(PROBLEM STATEMENT): From the line with "X127686622Y-103642080D03*" down to the final line of the records below, retype everything exactly and leave out the rest.

** Opening MATERIAL SHOWN block **

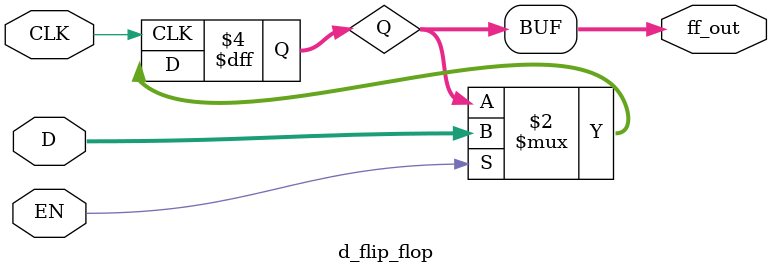
<source format=sv>
`timescale 1ns / 1ps

/*  
    It has three input ports: an 8-bit bus "D", a clock input "CLK", 
    and an enable input "EN".
    It has one output port: an 8-bit bus "ff_out".
    The 8-bit register "Q" is used to store the value of the input "D".
    Inside the always block, the value of "D" is transferred to "Q" on the 
    positive edge of the clock signal "CLK", but only if the enable input "EN" 
    is asserted.
    The output "ff_out" is simply a connection to the "Q" register. 
*/

module d_flip_flop(
        input [7:0] D,
        input EN,
        input CLK,
        output [7:0] ff_out
        );
   
   reg [7:0] Q;
    
   always @(posedge CLK)
   begin
        if (EN)
            begin
                Q <= D;
            end
    end

    assign ff_out = Q;
     
endmodule
</source>
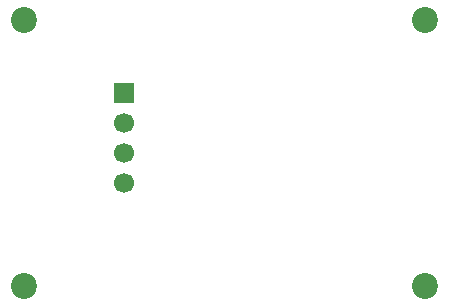
<source format=gbr>
%TF.GenerationSoftware,KiCad,Pcbnew,9.0.6*%
%TF.CreationDate,2026-01-08T09:33:55+01:00*%
%TF.ProjectId,Adapat_24pin_22pin,41646170-6174-45f3-9234-70696e5f3232,rev?*%
%TF.SameCoordinates,Original*%
%TF.FileFunction,Soldermask,Bot*%
%TF.FilePolarity,Negative*%
%FSLAX46Y46*%
G04 Gerber Fmt 4.6, Leading zero omitted, Abs format (unit mm)*
G04 Created by KiCad (PCBNEW 9.0.6) date 2026-01-08 09:33:55*
%MOMM*%
%LPD*%
G01*
G04 APERTURE LIST*
%ADD10C,2.200000*%
%ADD11R,1.700000X1.700000*%
%ADD12C,1.700000*%
G04 APERTURE END LIST*
D10*
%TO.C,H4*%
X52500000Y-48500000D03*
%TD*%
%TO.C,H3*%
X18500000Y-48500000D03*
%TD*%
%TO.C,H2*%
X52500000Y-26000000D03*
%TD*%
D11*
%TO.C,J3*%
X27000000Y-32150000D03*
D12*
X27000000Y-34690000D03*
X27000000Y-37230000D03*
X27000000Y-39770000D03*
%TD*%
D10*
%TO.C,H1*%
X18500000Y-26000000D03*
%TD*%
M02*

</source>
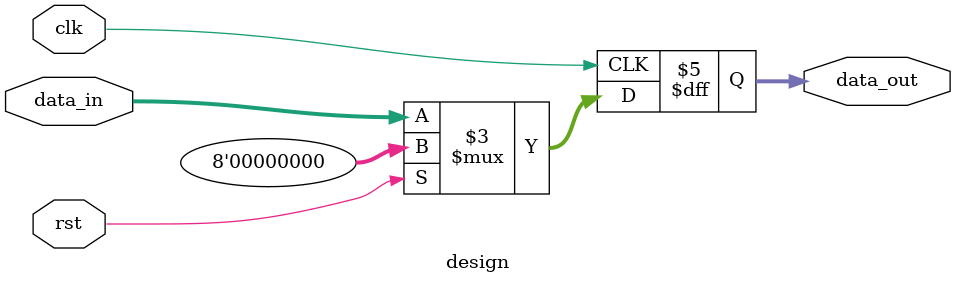
<source format=sv>

module design (
	input logic clk,
	input logic rst,
	input logic [7:0] data_in,
	output logic [7:0] data_out
);

	// Simple pass-through design
	always @(posedge clk) begin
		if (rst)
			data_out <= 8'h00;
		else
			data_out <= data_in;
	end

endmodule

</source>
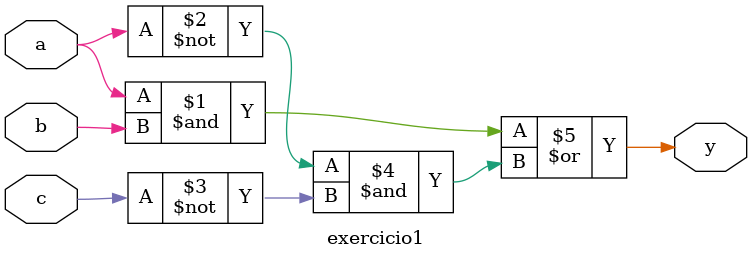
<source format=sv>
module exercicio1(
    input logic a,
    input logic b,
    input logic c,
    output logic y
);

    assign y = ((a & b) | (~a & ~c));
endmodule
</source>
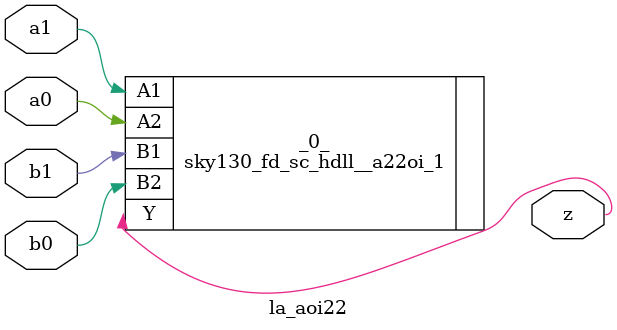
<source format=v>

/* Generated by Yosys 0.37 (git sha1 a5c7f69ed, clang 14.0.0-1ubuntu1.1 -fPIC -Os) */

module la_aoi22(a0, a1, b0, b1, z);
  input a0;
  wire a0;
  input a1;
  wire a1;
  input b0;
  wire b0;
  input b1;
  wire b1;
  output z;
  wire z;
  sky130_fd_sc_hdll__a22oi_1 _0_ (
    .A1(a1),
    .A2(a0),
    .B1(b1),
    .B2(b0),
    .Y(z)
  );
endmodule

</source>
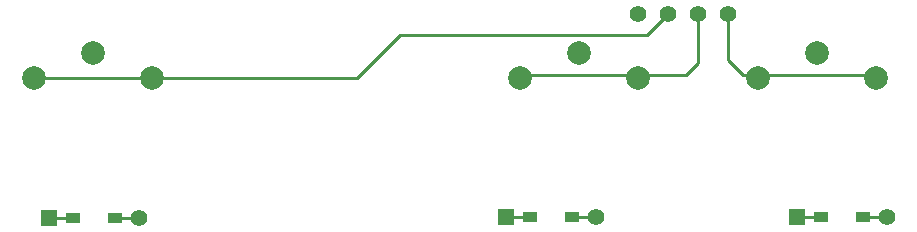
<source format=gtl>
G04 #@! TF.GenerationSoftware,KiCad,Pcbnew,(5.1.6-0-10_14)*
G04 #@! TF.CreationDate,2023-01-09T16:33:12+09:00*
G04 #@! TF.ProjectId,cool644,636f6f6c-3634-4342-9e6b-696361645f70,rev?*
G04 #@! TF.SameCoordinates,Original*
G04 #@! TF.FileFunction,Copper,L1,Top*
G04 #@! TF.FilePolarity,Positive*
%FSLAX46Y46*%
G04 Gerber Fmt 4.6, Leading zero omitted, Abs format (unit mm)*
G04 Created by KiCad (PCBNEW (5.1.6-0-10_14)) date 2023-01-09 16:33:12*
%MOMM*%
%LPD*%
G01*
G04 APERTURE LIST*
G04 #@! TA.AperFunction,SMDPad,CuDef*
%ADD10R,1.300000X0.950000*%
G04 #@! TD*
G04 #@! TA.AperFunction,ComponentPad*
%ADD11C,1.397000*%
G04 #@! TD*
G04 #@! TA.AperFunction,ComponentPad*
%ADD12R,1.397000X1.397000*%
G04 #@! TD*
G04 #@! TA.AperFunction,ComponentPad*
%ADD13C,2.000000*%
G04 #@! TD*
G04 #@! TA.AperFunction,Conductor*
%ADD14C,0.250000*%
G04 #@! TD*
G04 APERTURE END LIST*
D10*
X165965000Y133060000D03*
D11*
X168000000Y133060000D03*
D12*
X160380000Y133060000D03*
D10*
X162415000Y133060000D03*
D11*
X179160000Y150270000D03*
X176620000Y150270000D03*
X174080000Y150270000D03*
X171540000Y150270000D03*
D10*
X123695000Y132950000D03*
D12*
X121660000Y132950000D03*
D11*
X129280000Y132950000D03*
D10*
X127245000Y132950000D03*
X187035000Y133070000D03*
D12*
X185000000Y133070000D03*
D11*
X192620000Y133070000D03*
D10*
X190585000Y133070000D03*
D13*
X191730000Y144860000D03*
X186730000Y146960000D03*
X181730000Y144860000D03*
X130380000Y144860000D03*
X125380000Y146960000D03*
X120380000Y144860000D03*
X161530000Y144860000D03*
X166530000Y146960000D03*
X171530000Y144860000D03*
D14*
X123695000Y132950000D02*
X121660000Y132950000D01*
X192620000Y133070000D02*
X190585000Y133070000D01*
X127245000Y132950000D02*
X129280000Y132950000D01*
X168000000Y133060000D02*
X165965000Y133060000D01*
X162415000Y133060000D02*
X160380000Y133060000D01*
X187035000Y133070000D02*
X185000000Y133070000D01*
X179160000Y146320000D02*
X180410001Y145069999D01*
X180410001Y145069999D02*
X181730001Y145069999D01*
X179160000Y150270000D02*
X179160000Y146320000D01*
X181730001Y145069999D02*
X191730001Y145069999D01*
X176620000Y146110000D02*
X175579999Y145069999D01*
X175579999Y145069999D02*
X171530001Y145069999D01*
X176620000Y150270000D02*
X176620000Y146110000D01*
X161530001Y145069999D02*
X171530001Y145069999D01*
X147780000Y144860000D02*
X151415000Y148495000D01*
X151415000Y148495000D02*
X172305000Y148495000D01*
X172305000Y148495000D02*
X174080000Y150270000D01*
X130380000Y144860000D02*
X147780000Y144860000D01*
X120380000Y144860000D02*
X130380000Y144860000D01*
M02*

</source>
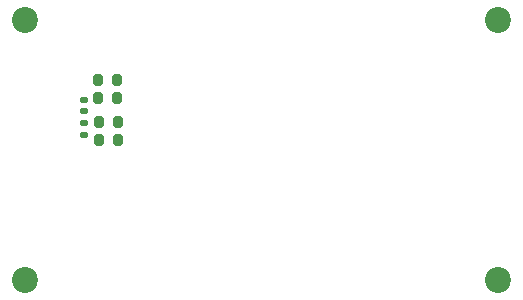
<source format=gbr>
%TF.GenerationSoftware,KiCad,Pcbnew,8.0.7*%
%TF.CreationDate,2024-12-18T22:04:57+01:00*%
%TF.ProjectId,Xplore ERC IMU,58706c6f-7265-4204-9552-4320494d552e,rev?*%
%TF.SameCoordinates,Original*%
%TF.FileFunction,Soldermask,Bot*%
%TF.FilePolarity,Negative*%
%FSLAX46Y46*%
G04 Gerber Fmt 4.6, Leading zero omitted, Abs format (unit mm)*
G04 Created by KiCad (PCBNEW 8.0.7) date 2024-12-18 22:04:57*
%MOMM*%
%LPD*%
G01*
G04 APERTURE LIST*
G04 Aperture macros list*
%AMRoundRect*
0 Rectangle with rounded corners*
0 $1 Rounding radius*
0 $2 $3 $4 $5 $6 $7 $8 $9 X,Y pos of 4 corners*
0 Add a 4 corners polygon primitive as box body*
4,1,4,$2,$3,$4,$5,$6,$7,$8,$9,$2,$3,0*
0 Add four circle primitives for the rounded corners*
1,1,$1+$1,$2,$3*
1,1,$1+$1,$4,$5*
1,1,$1+$1,$6,$7*
1,1,$1+$1,$8,$9*
0 Add four rect primitives between the rounded corners*
20,1,$1+$1,$2,$3,$4,$5,0*
20,1,$1+$1,$4,$5,$6,$7,0*
20,1,$1+$1,$6,$7,$8,$9,0*
20,1,$1+$1,$8,$9,$2,$3,0*%
G04 Aperture macros list end*
%ADD10C,2.200000*%
%ADD11RoundRect,0.200000X0.200000X0.275000X-0.200000X0.275000X-0.200000X-0.275000X0.200000X-0.275000X0*%
%ADD12RoundRect,0.140000X0.170000X-0.140000X0.170000X0.140000X-0.170000X0.140000X-0.170000X-0.140000X0*%
%ADD13RoundRect,0.140000X-0.170000X0.140000X-0.170000X-0.140000X0.170000X-0.140000X0.170000X0.140000X0*%
%ADD14RoundRect,0.200000X-0.200000X-0.275000X0.200000X-0.275000X0.200000X0.275000X-0.200000X0.275000X0*%
G04 APERTURE END LIST*
D10*
%TO.C,H2*%
X161500000Y-115500000D03*
%TD*%
%TO.C,H1*%
X161500000Y-93500000D03*
%TD*%
%TO.C,H4*%
X121500000Y-115500000D03*
%TD*%
%TO.C,H3*%
X121500000Y-93500000D03*
%TD*%
D11*
%TO.C,R7*%
X129257443Y-98619464D03*
X127607443Y-98619464D03*
%TD*%
%TO.C,R4*%
X129257443Y-100119464D03*
X127607443Y-100119464D03*
%TD*%
D12*
%TO.C,C8*%
X126425000Y-103210000D03*
X126425000Y-102250000D03*
%TD*%
D13*
%TO.C,C9*%
X126425000Y-100270000D03*
X126425000Y-101230000D03*
%TD*%
D11*
%TO.C,R1*%
X129354008Y-102148377D03*
X127704008Y-102148377D03*
%TD*%
D14*
%TO.C,R3*%
X127686622Y-103642080D03*
X129336622Y-103642080D03*
%TD*%
M02*

</source>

** Closing MATERIAL SHOWN block **

(SOLUTION FOR THIS TASK):
X127686622Y-103642080D03*
X129336622Y-103642080D03*
%TD*%
M02*

</source>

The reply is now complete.